SOURCE DATA ::
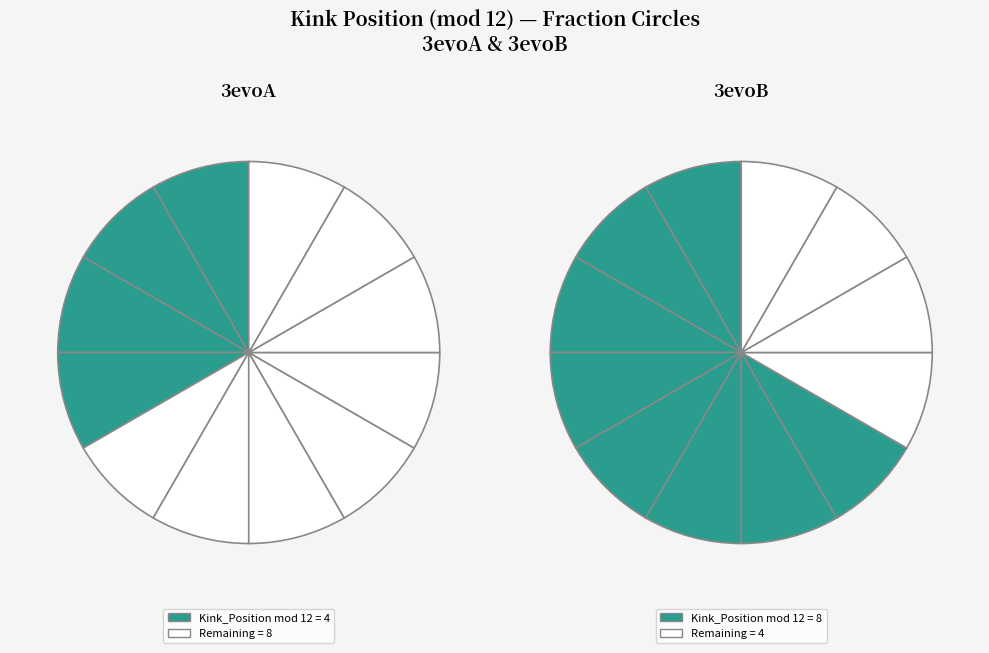

Is there a majority slice in this chart?

Yes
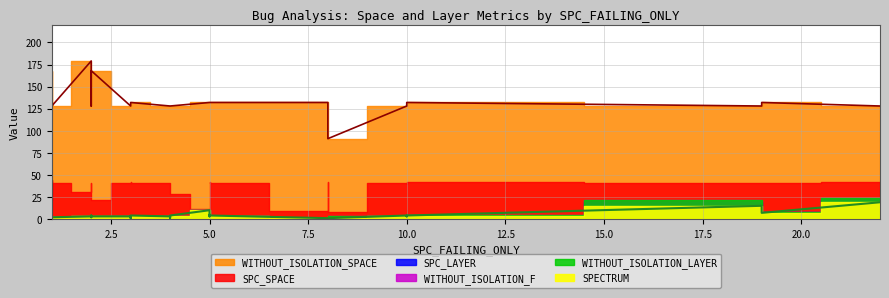

What are all the series names shown in the legend?

SPC_SPACE, SPC_LAYER, WITHOUT_ISOLATION_F, WITHOUT_ISOLATION_LAYER, SPECTRUM, WITHOUT_ISOLATION_SPACE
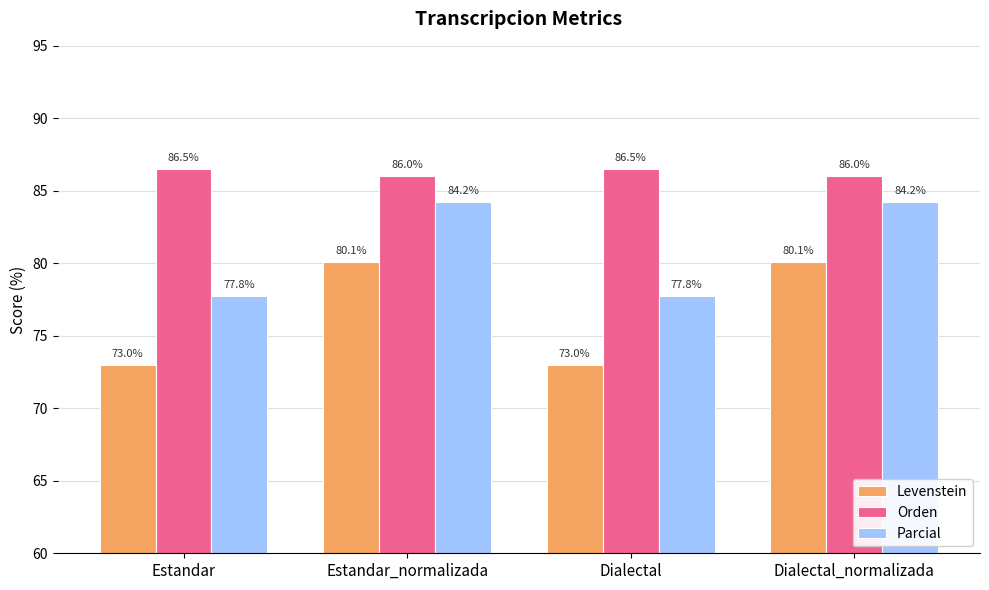

What is the difference between the second highest and minimum values in the Orden series?

0.5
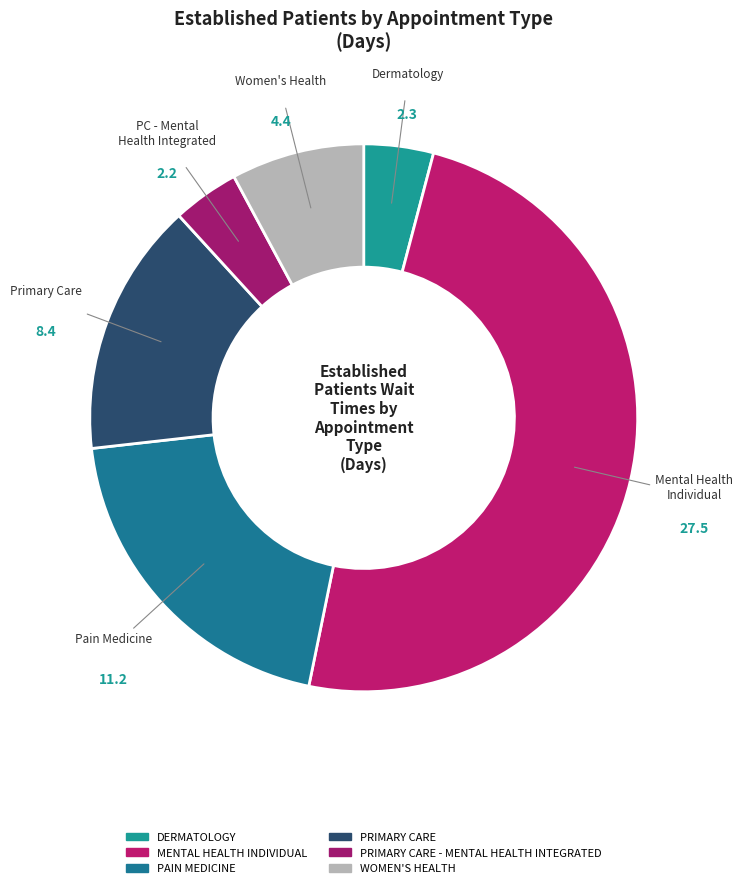

Which category has the biggest portion of the pie?

MENTAL HEALTH INDIVIDUAL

GOAL OF THE EXERCISE ::
Reproduce the listing above with every occurrence of "series" renamed to "data set" and nothing else altered. Omit the pictures from your version.

RESPONSE BELOW ::
Is there a majority slice in this chart?

Yes

What are all the data set names shown in the legend?

SPC_SPACE, SPC_LAYER, WITHOUT_ISOLATION_F, WITHOUT_ISOLATION_LAYER, SPECTRUM, WITHOUT_ISOLATION_SPACE

What is the difference between the second highest and minimum values in the Orden data set?

0.5

Which category has the biggest portion of the pie?

MENTAL HEALTH INDIVIDUAL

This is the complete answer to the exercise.